Hereinafter, a thin film capacitor and a method of manufacturing the same according to an embodiment of the present invention will be described in detail.

A thin film capacitor manufactured according to an embodiment of the present invention is shown in FIG. 2E, and as shown therein, the thin film capacitor is formed on the structure 51 of the semiconductor substrate on which the individual elements are formed. A lower insulating film 52 is formed on 51.

A first electrode layer M1 having a MIM capacitor structure is formed on the lower insulating layer 52, and a capacitor sphere having a predetermined width is formed on the upper surface of the first electrode layer M1.

Here, the first electrode layer M1 has a multi-layered structure. As an example, as shown in FIG. 2E, the first Ti barrier layer 53, the AlCu lower interconnection 54 made of Al containing Cu, and the first The Ti glue layer 55 and the first TiN antireflection film 56 may be formed.

In this case, a capacitor sphere having a predetermined width is formed on the upper AlCu lower interconnection 54, and the first Ti glue layer 55 and the first TiN anti-reflection film are formed on the entire upper surface of the AlCu lower interconnection 54 including the capacitor sphere. 56 is formed.

A side wall 57 is formed on the inner wall of the capacitor sphere, and a dielectric layer 58 having a predetermined width is formed on the side wall 57 and the capacitor sphere. In this case, the dielectric layer 58 corresponds to an insulator layer in the MIM capacitor structure.

The sidewalls 57 and the dielectric layer 58 may be formed of a silicon nitride film.

On the dielectric layer 58, the second electrode layer M2 in the capacitor of the MIM structure is formed with the same predetermined width as the dielectric layer 58.

Here, the second electrode layer M2 has a multilayer structure similar to the first electrode layer M1. For example, as shown in FIG. 2E, the second Ti barrier layer 59 and the upper portion of AlCu made of Al containing Cu are illustrated. The wiring 60, the second Ti glue layer 61, and the second TiN antireflection film 62 may be formed.

An interlayer insulating film 63 is formed on the upper front surface of the lower insulating film 52 including the second electrode layer and the first electrode layer. The interlayer insulating film 63 has a top surface 56 of the first electrode layer and a top surface 62 of the second electrode layer 62. A via 200 is provided that exposes a portion of the.

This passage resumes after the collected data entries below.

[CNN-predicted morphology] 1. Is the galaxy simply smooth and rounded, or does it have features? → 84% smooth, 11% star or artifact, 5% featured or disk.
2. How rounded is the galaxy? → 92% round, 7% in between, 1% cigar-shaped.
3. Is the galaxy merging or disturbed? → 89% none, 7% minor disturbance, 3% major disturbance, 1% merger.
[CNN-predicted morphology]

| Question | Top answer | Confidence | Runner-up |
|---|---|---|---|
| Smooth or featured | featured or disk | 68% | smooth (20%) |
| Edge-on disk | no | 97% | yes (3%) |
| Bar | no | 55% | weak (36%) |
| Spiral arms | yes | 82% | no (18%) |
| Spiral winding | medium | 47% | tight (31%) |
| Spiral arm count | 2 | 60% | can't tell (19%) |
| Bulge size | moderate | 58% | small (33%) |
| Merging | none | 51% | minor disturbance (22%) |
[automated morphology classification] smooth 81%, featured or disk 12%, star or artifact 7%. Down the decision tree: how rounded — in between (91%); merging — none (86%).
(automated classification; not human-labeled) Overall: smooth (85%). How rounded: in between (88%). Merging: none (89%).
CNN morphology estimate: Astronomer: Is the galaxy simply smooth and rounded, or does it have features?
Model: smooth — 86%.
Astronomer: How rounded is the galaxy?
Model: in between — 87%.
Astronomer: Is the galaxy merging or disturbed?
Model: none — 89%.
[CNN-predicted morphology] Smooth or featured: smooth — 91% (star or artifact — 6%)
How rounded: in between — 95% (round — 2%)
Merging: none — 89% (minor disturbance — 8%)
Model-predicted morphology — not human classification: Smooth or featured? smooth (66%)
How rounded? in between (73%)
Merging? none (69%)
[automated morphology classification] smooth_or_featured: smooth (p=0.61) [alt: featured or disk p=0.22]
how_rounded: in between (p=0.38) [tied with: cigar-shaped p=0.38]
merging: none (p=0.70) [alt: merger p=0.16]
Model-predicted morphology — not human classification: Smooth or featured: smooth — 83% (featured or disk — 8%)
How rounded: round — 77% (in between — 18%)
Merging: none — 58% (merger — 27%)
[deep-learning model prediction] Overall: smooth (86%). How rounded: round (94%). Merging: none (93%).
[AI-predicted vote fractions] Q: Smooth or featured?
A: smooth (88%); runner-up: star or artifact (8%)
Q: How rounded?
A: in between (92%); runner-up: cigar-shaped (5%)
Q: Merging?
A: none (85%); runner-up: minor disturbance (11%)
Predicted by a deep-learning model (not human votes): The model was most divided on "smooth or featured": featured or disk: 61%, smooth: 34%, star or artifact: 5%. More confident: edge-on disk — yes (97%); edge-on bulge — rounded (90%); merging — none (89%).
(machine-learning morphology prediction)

A metal material 65, such as tungsten, is embedded in the via 200, and at this time, a barrier metal film 64 made of titanium and a titanium nitride film is formed on the inner wall of the via 200 to a thickness of 200 to 500 kV. It is preferable that the metal material 65 is formed on the barrier metal film 64.

Then, a method of manufacturing the thin film capacitor of the present invention as described above will be described in detail.

2A to 2E are cross-sectional views illustrating a method of manufacturing a thin film capacitor according to the present invention.

First, as shown in FIG. 2A, a conventional semiconductor device process is performed on an upper portion of a semiconductor substrate to form a structure 51 of a semiconductor substrate on which individual elements are formed, and a PS paper is formed on the structure 51 of the semiconductor substrate. A lower insulating film 52 made of an oxide film such as PSG) is formed.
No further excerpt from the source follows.